Uomo in mutande: “Proprio per questo è stato da molti votato il cambio. Perché le promesse ci avevano stufato. Abbiamo aspettato tanto, troppo, con quelli di prima. Possiamo tranquillamente aspettare ancora, non troppo, con quelli del cambio. Sappiamo che non abbiamo ascoltato solo promesse. Quello che non funzionava sarà rimosso ed al suo posto ci saremo noi, con le nostre famiglie ed il nostro futuro”.
Uomo in costume: “Non proprio tutte le famiglie. Solo quelle che sono composte in base alle convinzioni del cambio. Le altre, per loro, non sono neanche degne di esistere. Mia sorella, per loro, è inferiore, così come è inferiore la sua compagna”.
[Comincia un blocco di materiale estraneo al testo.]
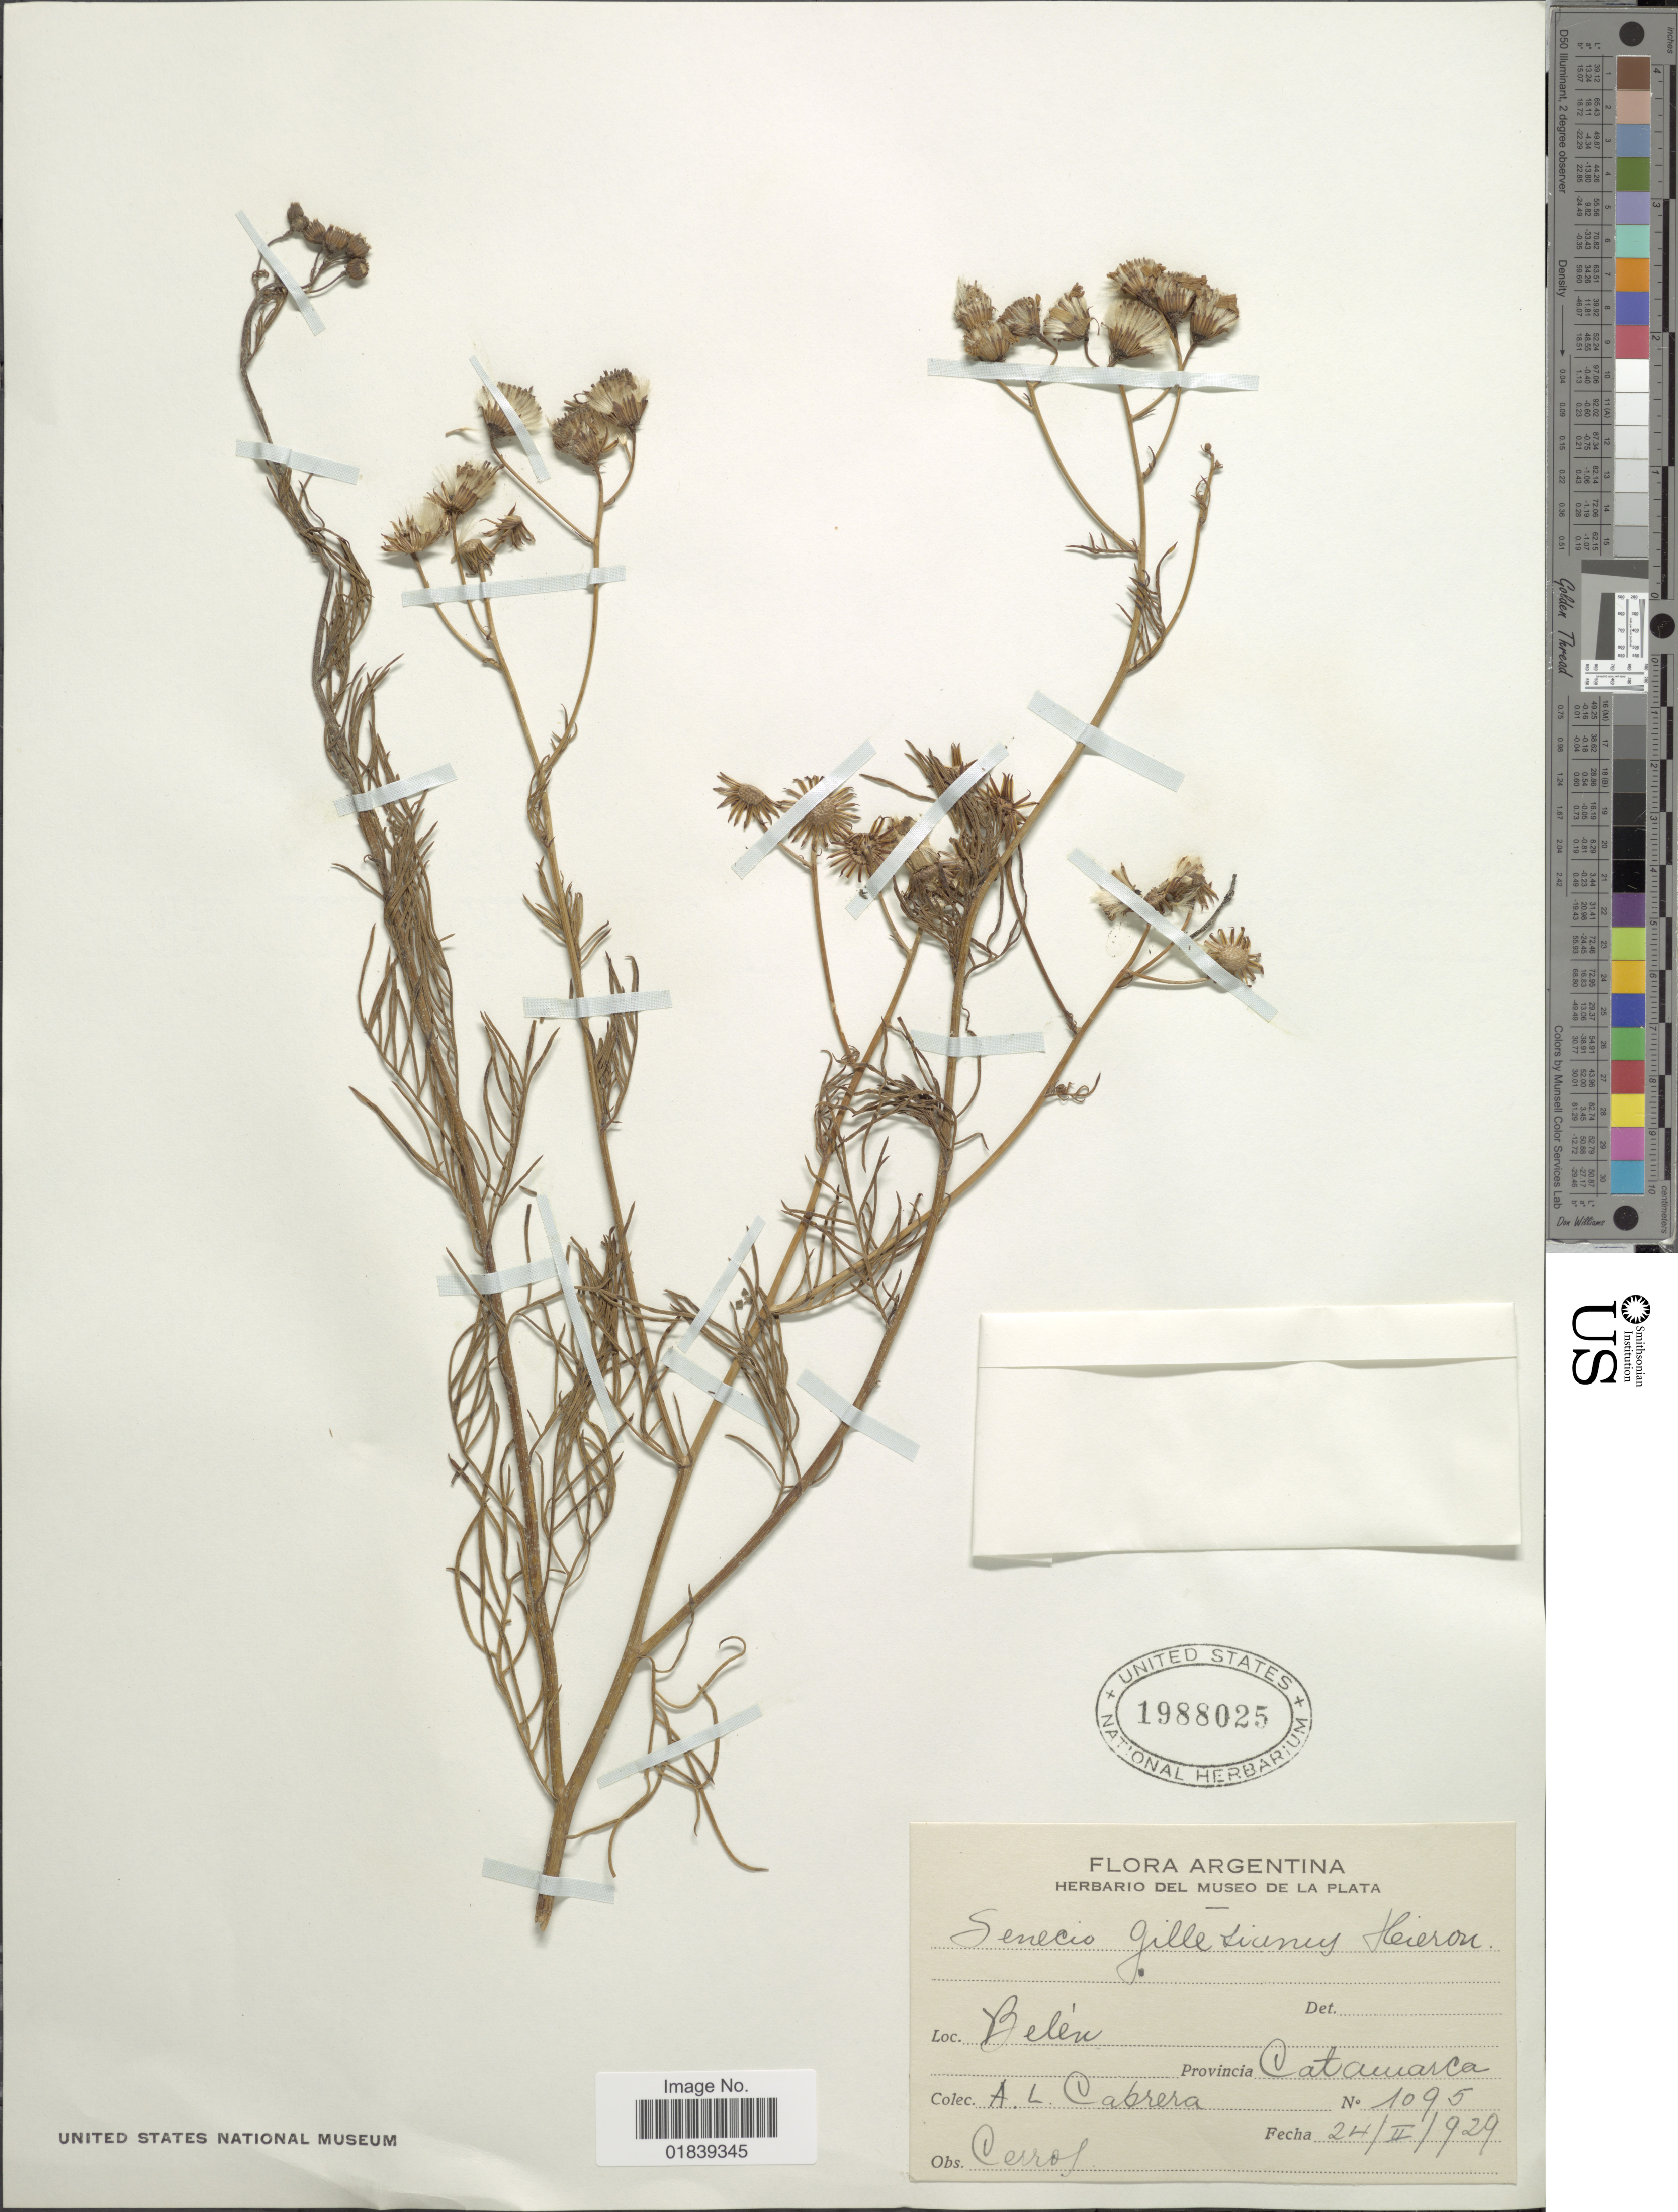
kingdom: Plantae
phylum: Tracheophyta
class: Magnoliopsida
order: Asterales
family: Asteraceae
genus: Senecio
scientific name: Senecio gilliesianus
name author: Hieron.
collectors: A. L. Cabrera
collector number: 1095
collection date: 1929-02-24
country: Argentina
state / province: Catamarca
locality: Belen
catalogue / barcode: US 1988025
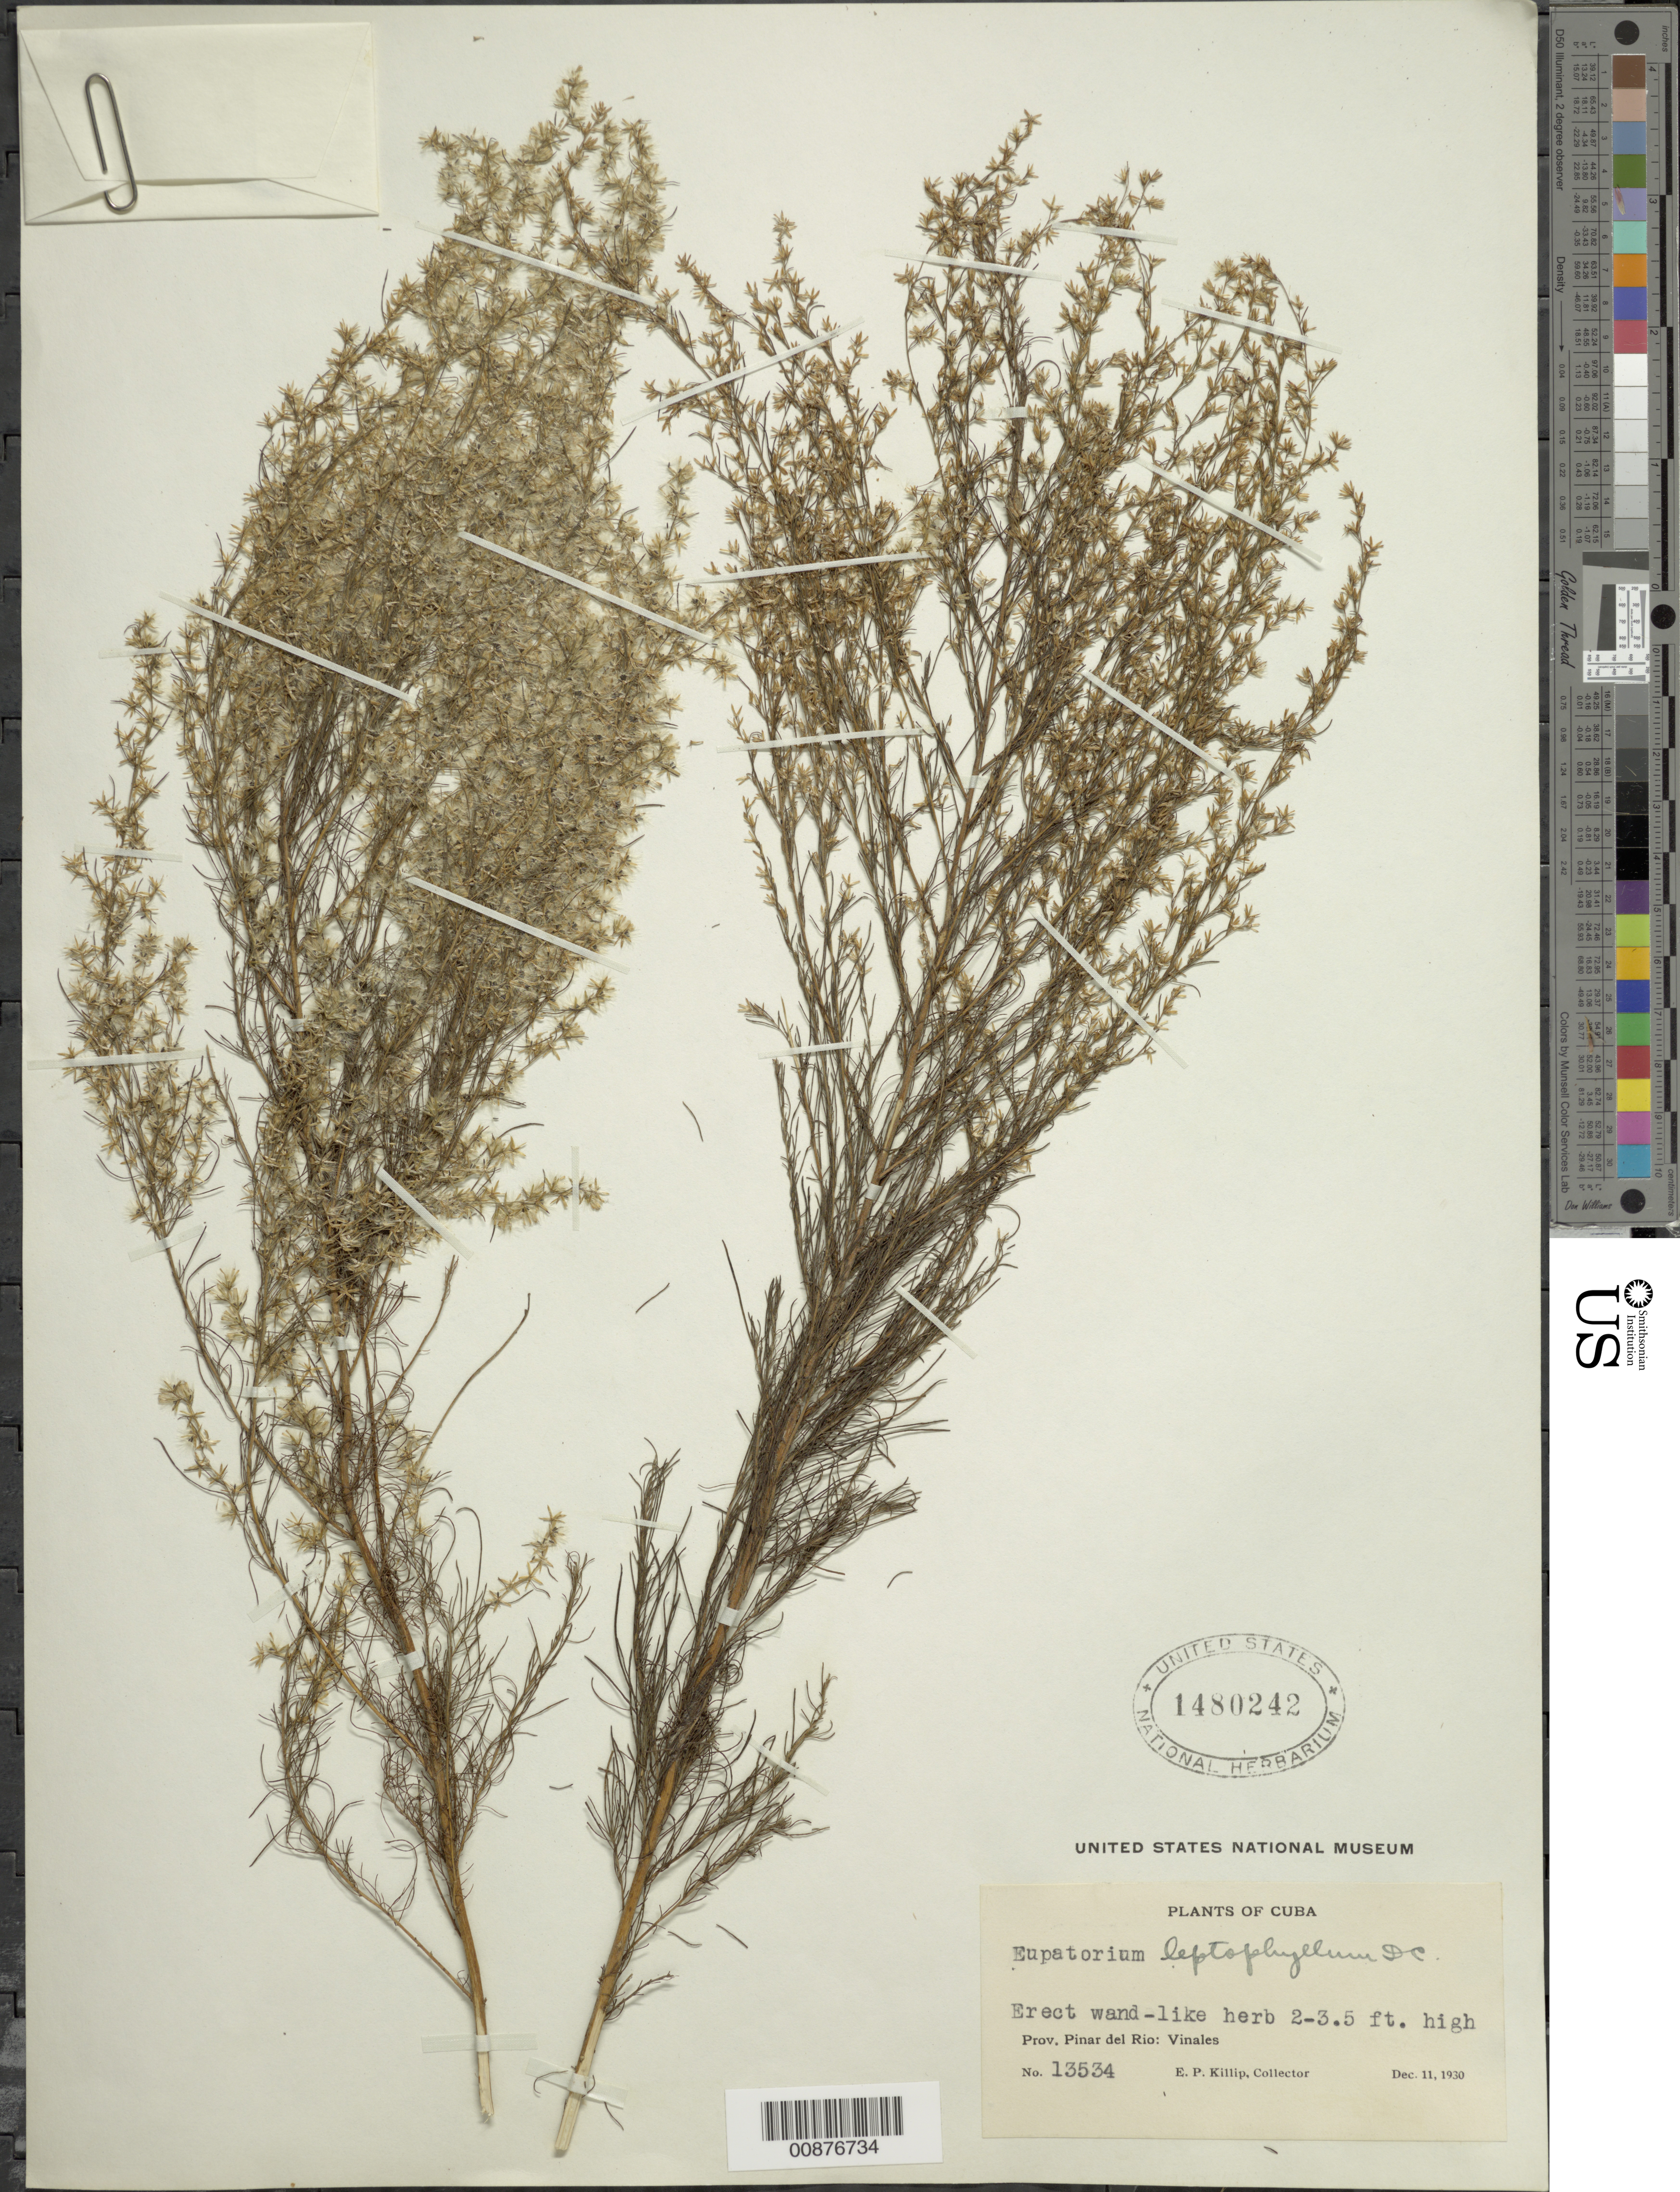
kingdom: Plantae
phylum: Tracheophyta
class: Magnoliopsida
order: Asterales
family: Asteraceae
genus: Eupatorium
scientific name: Eupatorium capillifolium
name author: (Lam.) Small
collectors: E. P. Killip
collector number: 13534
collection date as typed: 11 Dec 1930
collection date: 1930-12-11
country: Cuba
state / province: Pinar del Río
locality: Vinales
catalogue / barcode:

I due continuano a guardare il mare, immaginando di veder arrivare qualcuno.
Entrambi accomunati dalla ricerca di un motivo che ha però, per ognuno dei due uomini, una natura diametralmente opposta.

Un nemico è sempre un valido motivo. Rafforza enormemente le proprie convinzioni.

Un nemico è sempre utile alla causa. Ci si focalizza meglio e si è più predisposti a restare compatti e combattere.

È sempre meglio un nemico estraneo o esterno alla propria cerchia. Ci si sente liberi mentalmente e ci si considera totalmente nel giusto.

Il nemico semplifica ciò che il ragionamento rende complesso ed è così bello tenere la mente impegnata nelle proprie faccende.

Un nemico è quello che cercano entrambi, anche se, in realtà, ad entrambi (a tutti) servirebbe l’esatto opposto, per ottenere benessere e progresso.